Late Egyptian | |
---|---|
Region | Ancient Egypt |
Era | ca. 1350-700 BC, when it evolved into Demotic |
Afroasiatic
| |
Early forms | |
Language codes | |
- | |
Glottolog | None |
Late Egyptian is the stage of the Egyptian language that was written by the time of the New Kingdom of Egypt around 1350 BC - the Amarna Period. Texts written wholly in Late Egyptian date to the Twentieth Dynasty of Egypt and later. Late Egyptian succeeded but did not fully supplant Middle Egyptian as a literary language.
Late Egyptian is not descended directly from Middle Egyptian, which was based on a different dialect.
Late Egyptian is represented by a large body of religious and secular literature, comprising such examples as the Story of Wenamun, the love poems of the Chester-Beatty I papyrus, and the Instruction of Any. Instructions became a popular literary genre of the New Kingdom, which took the form of advice on proper behavior.
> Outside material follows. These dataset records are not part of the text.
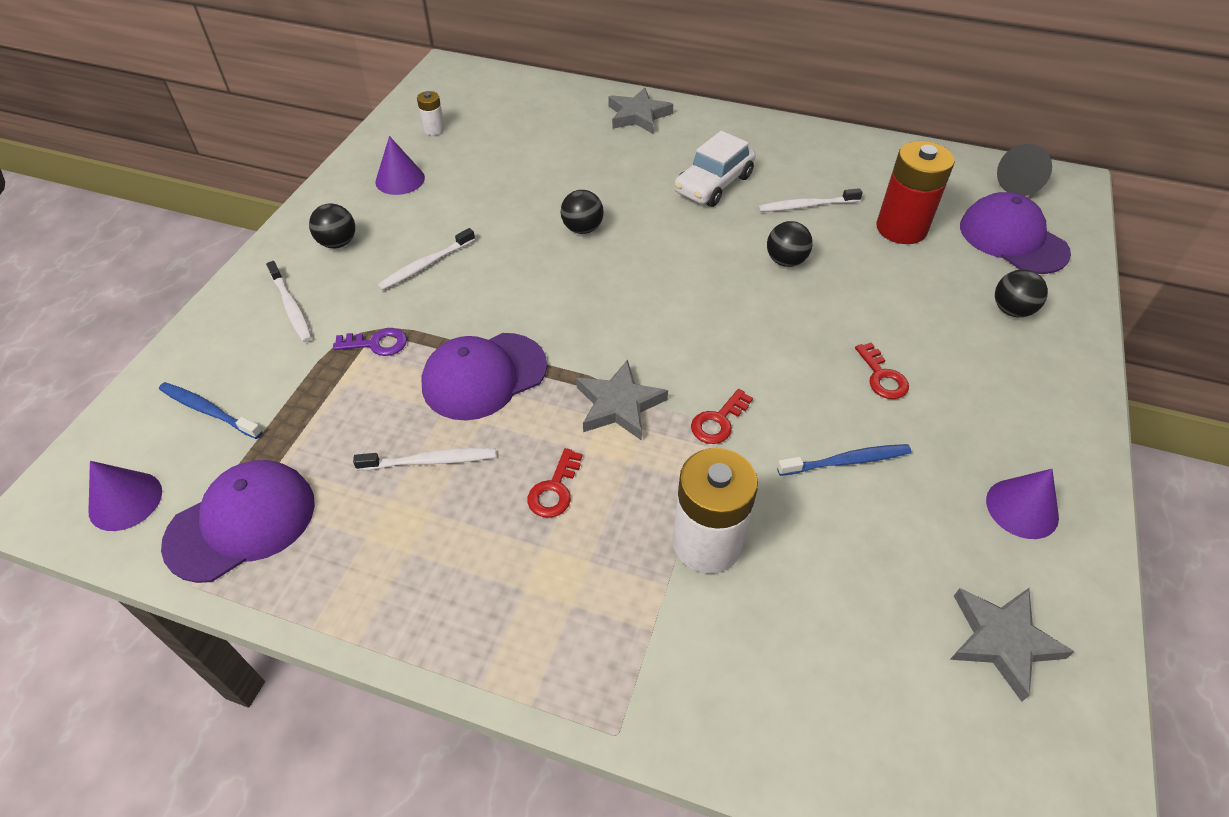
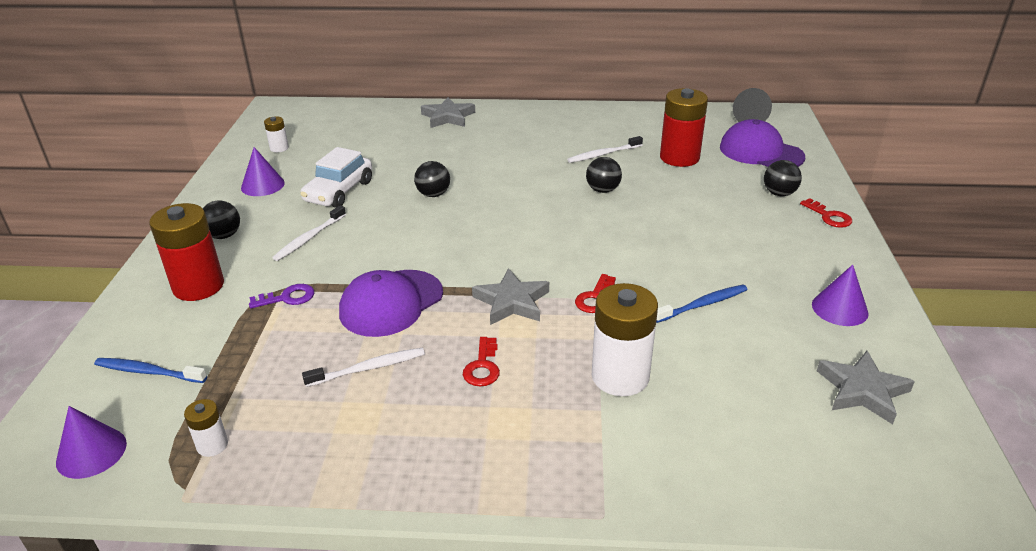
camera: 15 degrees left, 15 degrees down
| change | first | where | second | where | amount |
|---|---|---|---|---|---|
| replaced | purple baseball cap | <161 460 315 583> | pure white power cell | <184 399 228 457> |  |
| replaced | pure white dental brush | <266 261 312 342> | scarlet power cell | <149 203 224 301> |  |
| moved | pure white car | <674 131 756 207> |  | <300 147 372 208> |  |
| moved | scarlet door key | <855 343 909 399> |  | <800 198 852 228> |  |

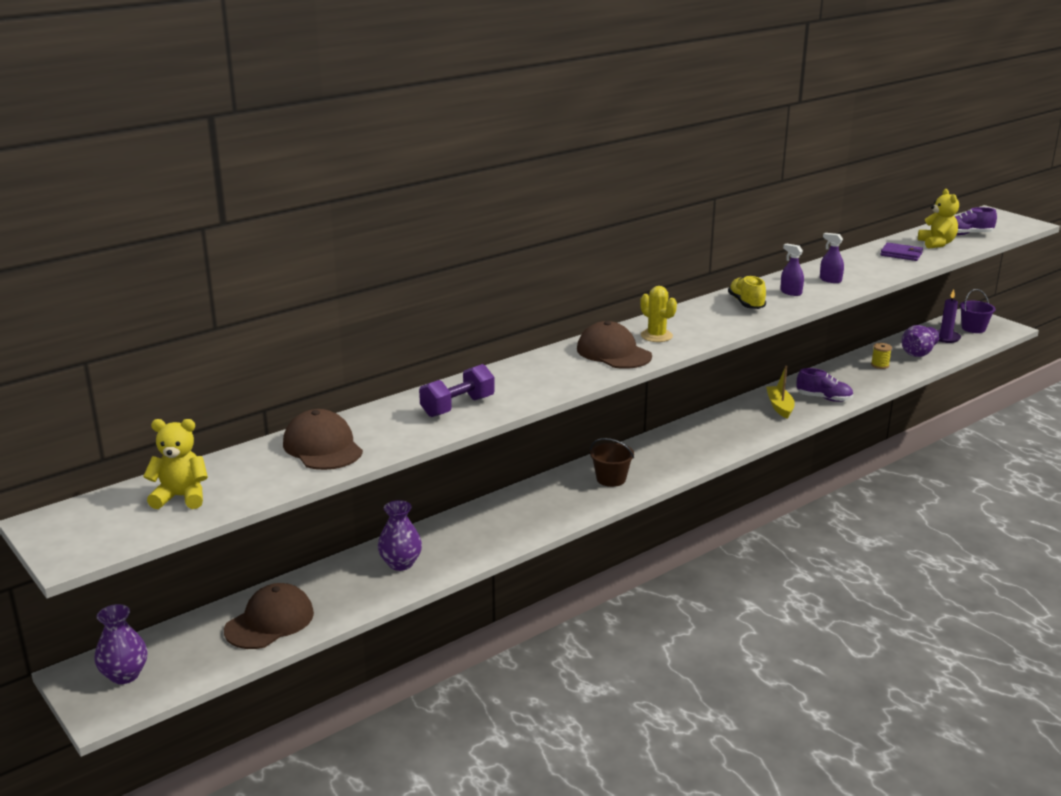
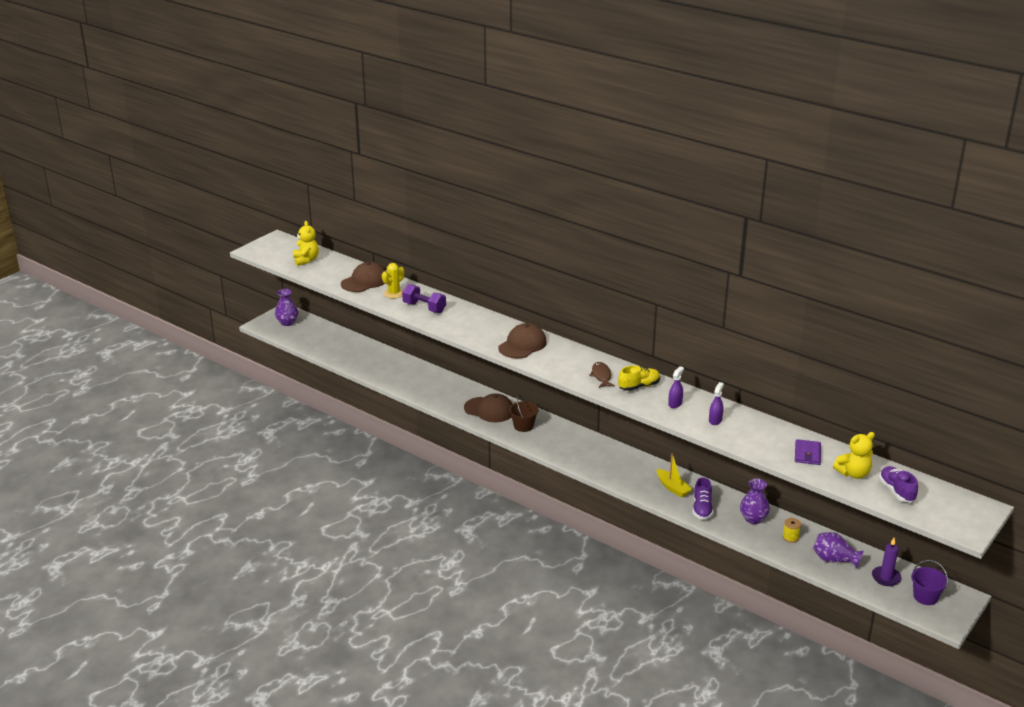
camera: 75 degrees right, 5 degrees up
| change | first | where | second | where | amount |
|---|---|---|---|---|---|
| moved | russet baseball cap | <224 583 314 649> |  | <464 393 512 422> |  |
| moved | purple flower vase | <378 500 422 571> |  | <740 478 770 524> |  |
| moved | bright yellow prickly plant | <640 286 677 342> |  | <382 263 404 299> |  |
| turned | bright yellow toy boat | <766 366 795 419> |  | <657 454 692 498> | 75 degrees clockwise |
| added |  |  | russet fish figure | <589 362 615 388> |  |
Late Egyptian was also the language of New Kingdom administration.[1][2]
Late Egyptian is not completely distinct from Middle Egyptian, as many "classicisms" appear in historical and literary documents of this phase.[3] However, the difference between Middle and Late Egyptian is greater than the difference between Middle and Old Egyptian. Originally a synthetic language, Egyptian by the Late Egyptian phase had become an analytic language.[4] The relationship between Middle Egyptian and Late Egyptian has been described as being similar to that between Latin and Italian.[5]
Hieroglyphic orthography saw an enormous expansion of its graphemic inventory between the Late Period and the Ptolemaic Kingdom.
Middle Egyptian had a renaissance after the Third Intermediate Period (1070-664 BCE), when it was often used in hieroglyphic and hieratic texts in preference to Late Egyptian.